Extracted records:
** start **
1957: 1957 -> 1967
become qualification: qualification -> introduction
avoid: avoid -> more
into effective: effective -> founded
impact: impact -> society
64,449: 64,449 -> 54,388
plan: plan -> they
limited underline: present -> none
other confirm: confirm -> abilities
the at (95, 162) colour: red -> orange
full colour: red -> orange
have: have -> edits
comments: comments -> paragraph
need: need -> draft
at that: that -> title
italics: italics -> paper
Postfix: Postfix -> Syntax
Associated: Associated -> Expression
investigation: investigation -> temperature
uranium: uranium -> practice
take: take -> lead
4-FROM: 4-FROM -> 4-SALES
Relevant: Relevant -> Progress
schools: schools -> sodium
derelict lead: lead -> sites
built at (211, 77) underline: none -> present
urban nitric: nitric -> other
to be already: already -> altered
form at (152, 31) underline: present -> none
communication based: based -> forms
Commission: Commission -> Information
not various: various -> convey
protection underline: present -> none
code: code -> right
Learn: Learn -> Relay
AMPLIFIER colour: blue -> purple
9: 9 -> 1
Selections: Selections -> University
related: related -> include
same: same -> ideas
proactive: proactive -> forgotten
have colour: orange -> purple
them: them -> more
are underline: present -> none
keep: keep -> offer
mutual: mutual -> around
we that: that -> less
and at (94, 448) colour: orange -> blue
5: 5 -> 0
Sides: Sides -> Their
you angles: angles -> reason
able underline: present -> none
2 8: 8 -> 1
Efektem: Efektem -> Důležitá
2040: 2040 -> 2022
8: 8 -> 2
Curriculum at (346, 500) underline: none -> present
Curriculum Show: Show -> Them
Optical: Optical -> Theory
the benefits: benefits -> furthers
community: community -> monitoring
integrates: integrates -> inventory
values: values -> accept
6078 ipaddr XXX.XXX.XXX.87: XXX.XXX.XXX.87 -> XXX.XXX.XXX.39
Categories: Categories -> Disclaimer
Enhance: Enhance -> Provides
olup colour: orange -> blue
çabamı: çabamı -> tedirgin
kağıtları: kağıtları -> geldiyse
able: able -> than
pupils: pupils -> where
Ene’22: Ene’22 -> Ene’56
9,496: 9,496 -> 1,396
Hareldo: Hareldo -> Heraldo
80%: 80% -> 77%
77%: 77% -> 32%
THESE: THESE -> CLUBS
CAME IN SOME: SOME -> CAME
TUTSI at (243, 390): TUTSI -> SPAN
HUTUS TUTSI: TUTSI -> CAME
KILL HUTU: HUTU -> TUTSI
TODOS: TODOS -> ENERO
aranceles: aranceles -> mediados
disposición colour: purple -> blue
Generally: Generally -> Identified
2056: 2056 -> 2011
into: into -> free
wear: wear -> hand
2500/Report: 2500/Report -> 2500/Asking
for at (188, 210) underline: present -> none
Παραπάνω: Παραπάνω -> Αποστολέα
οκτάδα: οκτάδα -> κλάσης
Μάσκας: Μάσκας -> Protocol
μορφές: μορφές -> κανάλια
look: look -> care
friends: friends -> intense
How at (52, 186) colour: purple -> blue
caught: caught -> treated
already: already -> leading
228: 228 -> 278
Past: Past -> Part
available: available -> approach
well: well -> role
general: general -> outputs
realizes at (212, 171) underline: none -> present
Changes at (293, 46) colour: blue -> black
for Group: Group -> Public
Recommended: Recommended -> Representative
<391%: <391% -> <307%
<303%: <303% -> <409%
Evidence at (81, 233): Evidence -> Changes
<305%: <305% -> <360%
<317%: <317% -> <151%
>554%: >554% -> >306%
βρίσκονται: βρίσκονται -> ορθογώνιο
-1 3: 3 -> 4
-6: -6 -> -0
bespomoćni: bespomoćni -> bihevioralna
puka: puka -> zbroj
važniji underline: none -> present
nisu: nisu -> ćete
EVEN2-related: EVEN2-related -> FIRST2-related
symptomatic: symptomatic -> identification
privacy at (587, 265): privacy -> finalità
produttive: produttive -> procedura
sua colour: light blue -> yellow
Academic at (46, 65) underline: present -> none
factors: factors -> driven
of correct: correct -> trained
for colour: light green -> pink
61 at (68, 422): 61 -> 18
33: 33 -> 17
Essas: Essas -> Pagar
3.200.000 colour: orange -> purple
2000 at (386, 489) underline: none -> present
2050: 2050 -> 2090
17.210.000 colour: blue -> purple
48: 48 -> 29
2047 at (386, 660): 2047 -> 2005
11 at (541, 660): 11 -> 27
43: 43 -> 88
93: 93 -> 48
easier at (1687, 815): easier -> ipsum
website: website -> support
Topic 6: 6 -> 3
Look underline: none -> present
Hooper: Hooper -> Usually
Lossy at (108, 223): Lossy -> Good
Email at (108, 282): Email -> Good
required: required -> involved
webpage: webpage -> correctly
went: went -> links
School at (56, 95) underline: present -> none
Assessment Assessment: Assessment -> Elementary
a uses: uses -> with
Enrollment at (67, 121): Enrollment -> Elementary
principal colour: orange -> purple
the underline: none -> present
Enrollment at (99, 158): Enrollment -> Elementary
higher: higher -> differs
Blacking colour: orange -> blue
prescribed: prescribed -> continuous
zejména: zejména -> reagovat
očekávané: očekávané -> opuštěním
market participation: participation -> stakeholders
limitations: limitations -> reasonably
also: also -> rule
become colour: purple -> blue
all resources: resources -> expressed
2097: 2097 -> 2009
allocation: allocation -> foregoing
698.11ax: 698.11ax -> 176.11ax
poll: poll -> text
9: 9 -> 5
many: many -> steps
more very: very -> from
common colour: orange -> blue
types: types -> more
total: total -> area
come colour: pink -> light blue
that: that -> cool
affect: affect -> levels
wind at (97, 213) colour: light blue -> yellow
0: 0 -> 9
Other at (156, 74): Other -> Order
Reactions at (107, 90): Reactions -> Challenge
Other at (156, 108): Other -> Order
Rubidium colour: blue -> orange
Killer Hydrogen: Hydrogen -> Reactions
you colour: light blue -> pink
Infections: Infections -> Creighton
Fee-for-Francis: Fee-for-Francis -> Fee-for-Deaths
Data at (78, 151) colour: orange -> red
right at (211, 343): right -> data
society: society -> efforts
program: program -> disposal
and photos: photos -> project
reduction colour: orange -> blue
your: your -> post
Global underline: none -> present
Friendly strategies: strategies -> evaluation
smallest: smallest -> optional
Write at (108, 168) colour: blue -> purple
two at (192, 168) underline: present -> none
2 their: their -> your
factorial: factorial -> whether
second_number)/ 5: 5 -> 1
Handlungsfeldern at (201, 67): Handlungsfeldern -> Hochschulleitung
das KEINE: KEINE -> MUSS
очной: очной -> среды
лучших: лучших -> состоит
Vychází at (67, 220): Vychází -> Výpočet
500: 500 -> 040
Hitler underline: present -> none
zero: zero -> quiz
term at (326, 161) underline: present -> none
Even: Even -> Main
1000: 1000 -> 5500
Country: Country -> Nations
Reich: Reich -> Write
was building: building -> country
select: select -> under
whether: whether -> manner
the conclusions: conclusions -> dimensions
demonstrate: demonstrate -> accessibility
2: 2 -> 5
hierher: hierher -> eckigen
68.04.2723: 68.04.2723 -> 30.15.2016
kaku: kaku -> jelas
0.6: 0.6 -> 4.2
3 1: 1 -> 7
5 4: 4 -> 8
** end **
Exercise brief:
Reproduce, word for word, the stretch of the listing from its first line through the line that contains "communication based: based -> forms".

Exercise result:
1957: 1957 -> 1967
become qualification: qualification -> introduction
avoid: avoid -> more
into effective: effective -> founded
impact: impact -> society
64,449: 64,449 -> 54,388
plan: plan -> they
limited underline: present -> none
other confirm: confirm -> abilities
the at (95, 162) colour: red -> orange
full colour: red -> orange
have: have -> edits
comments: comments -> paragraph
need: need -> draft
at that: that -> title
italics: italics -> paper
Postfix: Postfix -> Syntax
Associated: Associated -> Expression
investigation: investigation -> temperature
uranium: uranium -> practice
take: take -> lead
4-FROM: 4-FROM -> 4-SALES
Relevant: Relevant -> Progress
schools: schools -> sodium
derelict lead: lead -> sites
built at (211, 77) underline: none -> present
urban nitric: nitric -> other
to be already: already -> altered
form at (152, 31) underline: present -> none
communication based: based -> forms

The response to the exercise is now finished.